The death of a 2-year-old, the hospitalization of a 22-month-old, and the precautionary hospitalization of a 6-month-old, all of whom were in foster care at an Auburn home, have put a spotlight on how the foster care system in Massachusetts works and what it does to protect children.
There are about 8,000 foster children of all ages — from infants to adolescents — in Massachusetts and 400,000 in the United States, according to AdoptUSKids, a program run jointly by the federal government and a national adoption nonprofit.
Children enter the foster care system if the state is unable to find suitable placement within the family.
Here is a quick overview of how the system works in Massachusetts.
In Massachusetts, foster parents must be at least 18 years old and able to provide adequate, safe living arrangements for the child and all other household members. The parents must also have a stable source of income to support themselves and the child, according to state officials.
A person’s relationship status — whether he or she is single, married, partnered, divorced, or widowed — does not matter.
A prospective foster parent must complete training — a few hours over the course of several weeks — where he or she learns about the difficulties faced by foster children and the challenges of caring for them, in addition to how to communicate with the children, build their self-esteem, and discipline them.
Prospective foster parents must also provide references, and everyone older than 14 in the household must undergo a background record check as part of the application process.
Having a criminal record, a physical disability, or mental health condition does not lead to automatic disqualification.

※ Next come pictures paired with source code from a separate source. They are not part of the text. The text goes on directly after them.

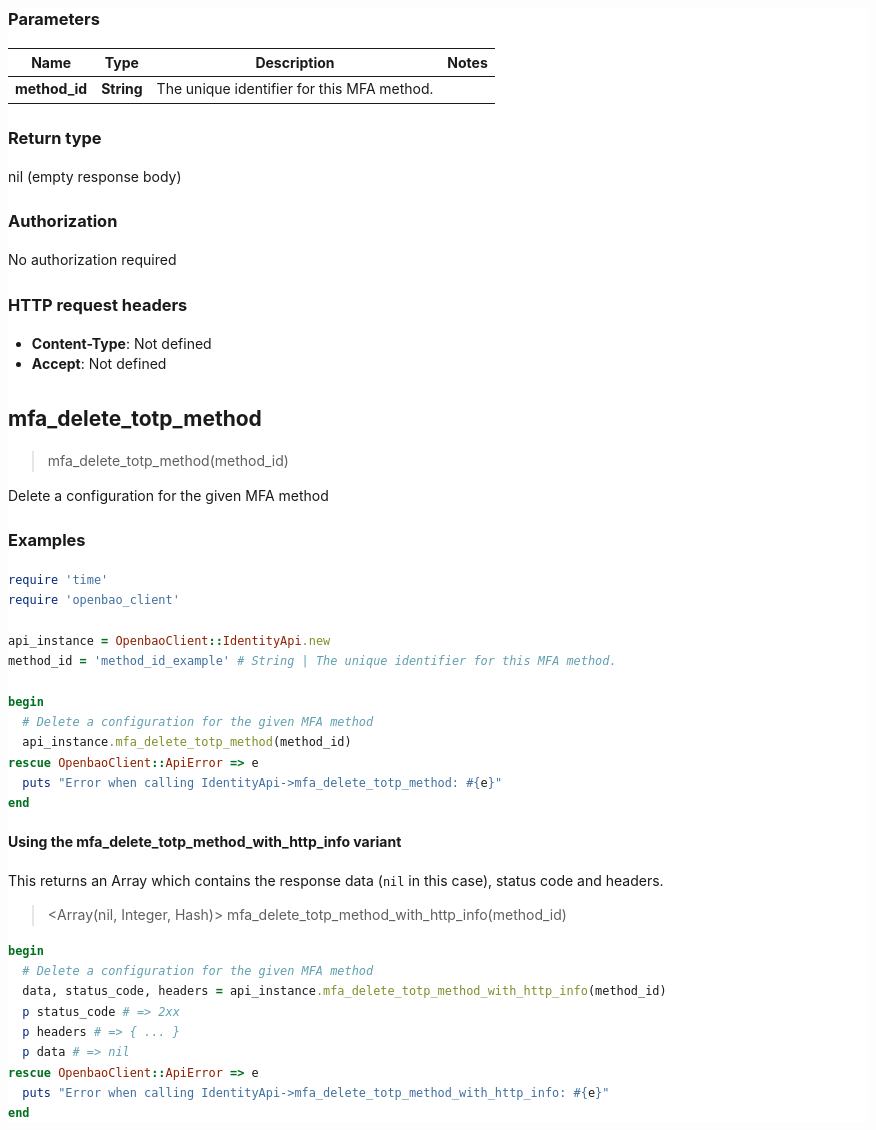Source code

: ### Parameters

| Name | Type | Description | Notes |
| ---- | ---- | ----------- | ----- |
| **method_id** | **String** | The unique identifier for this MFA method. |  |

### Return type

nil (empty response body)

### Authorization

No authorization required

### HTTP request headers

- **Content-Type**: Not defined
- **Accept**: Not defined


## mfa_delete_totp_method

> mfa_delete_totp_method(method_id)

Delete a configuration for the given MFA method

### Examples

```ruby
require 'time'
require 'openbao_client'

api_instance = OpenbaoClient::IdentityApi.new
method_id = 'method_id_example' # String | The unique identifier for this MFA method.

begin
  # Delete a configuration for the given MFA method
  api_instance.mfa_delete_totp_method(method_id)
rescue OpenbaoClient::ApiError => e
  puts "Error when calling IdentityApi->mfa_delete_totp_method: #{e}"
end
```

#### Using the mfa_delete_totp_method_with_http_info variant

This returns an Array which contains the response data (`nil` in this case), status code and headers.

> <Array(nil, Integer, Hash)> mfa_delete_totp_method_with_http_info(method_id)

```ruby
begin
  # Delete a configuration for the given MFA method
  data, status_code, headers = api_instance.mfa_delete_totp_method_with_http_info(method_id)
  p status_code # => 2xx
  p headers # => { ... }
  p data # => nil
rescue OpenbaoClient::ApiError => e
  puts "Error when calling IdentityApi->mfa_delete_totp_method_with_http_info: #{e}"
end
```
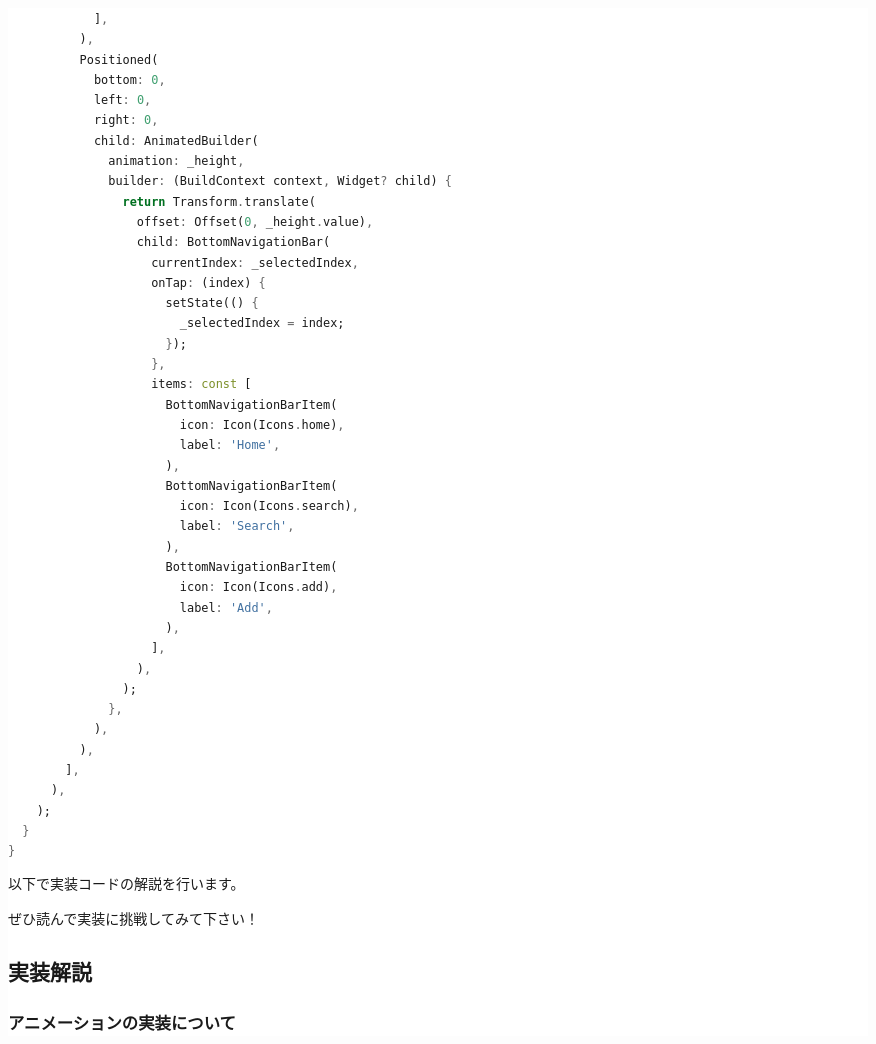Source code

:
 ```dart
            ],
          ),
          Positioned(
            bottom: 0,
            left: 0,
            right: 0,
            child: AnimatedBuilder(
              animation: _height,
              builder: (BuildContext context, Widget? child) {
                return Transform.translate(
                  offset: Offset(0, _height.value),
                  child: BottomNavigationBar(
                    currentIndex: _selectedIndex,
                    onTap: (index) {
                      setState(() {
                        _selectedIndex = index;
                      });
                    },
                    items: const [
                      BottomNavigationBarItem(
                        icon: Icon(Icons.home),
                        label: 'Home',
                      ),
                      BottomNavigationBarItem(
                        icon: Icon(Icons.search),
                        label: 'Search',
                      ),
                      BottomNavigationBarItem(
                        icon: Icon(Icons.add),
                        label: 'Add',
                      ),
                    ],
                  ),
                );
              },
            ),
          ),
        ],
      ),
    );
  }
}
```

以下で実装コードの解説を行います。

ぜひ読んで実装に挑戦してみて下さい！

## 実装解説

### アニメーションの実装について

A prospective foster parent and other household members are interviewed by social workers in their homes before a decision is made on a foster care license for the home.
The state Department of Children and Families, which oversees the approval of foster parents, says on its website it “is looking for people who feel ready to face the challenge of parenting.”
“You need to be a good communicator and problem solver; you must be able to express, accept and understand feelings — both yours and the child’s,” the department says. “You need to have the ability to support the physical and emotional needs of a child in crisis. Having a sense of humor will also be helpful to you as a foster parent.”
In addition to longer-term foster parenting, there are shorter-term options, including being an emergency foster parent who commits to caring for a child for between one and three days while arrangements are made to place the child in longer-term care, or being a “respite parent” who cares for children for as few as 10 days each year to give a break to parents who are full-time foster parents.
Foster parents are given stipends from the state to help cover daily expenses for each foster child placed with them.
For more than half of families, the stipends amount to between $20 and $25 per day per child, in addition to between $185 and $282 per quarter to cover clothing costs and a $150 annual payment for birthday and holiday expenses.
About a quarter of foster parents receive higher daily amounts of about $50 per day because they are caring for a child who qualifies for intensive foster care services. Another 15 percent of foster parents receive the basic daily rates, plus an additional $7.50 per hour up to 40 hours per week to care for a child who has a higher level of needs.
The state also covers each foster child’s medical and dental insurance coverage.
A social worker, who can provide direct service to the child and visits monthly, is assigned by the state, which also offers parents other resources, including support via a 24-hour help line.
Foster parents must complete a certain amount of training each year to maintain their license.
Children typically stay in foster care for three to 18 months, the department says. The department aims to keep siblings together.
A foster home can have no more than six children — foster or otherwise — living in it.
The Department of Children and Families says that its goal is to return the child to his or her original home, and in most cases that happens. While in the foster care system, children typically remain in touch with their families.
If it is not possible to return a child to his or her original home, the department will seek a family he or she can live with permanently.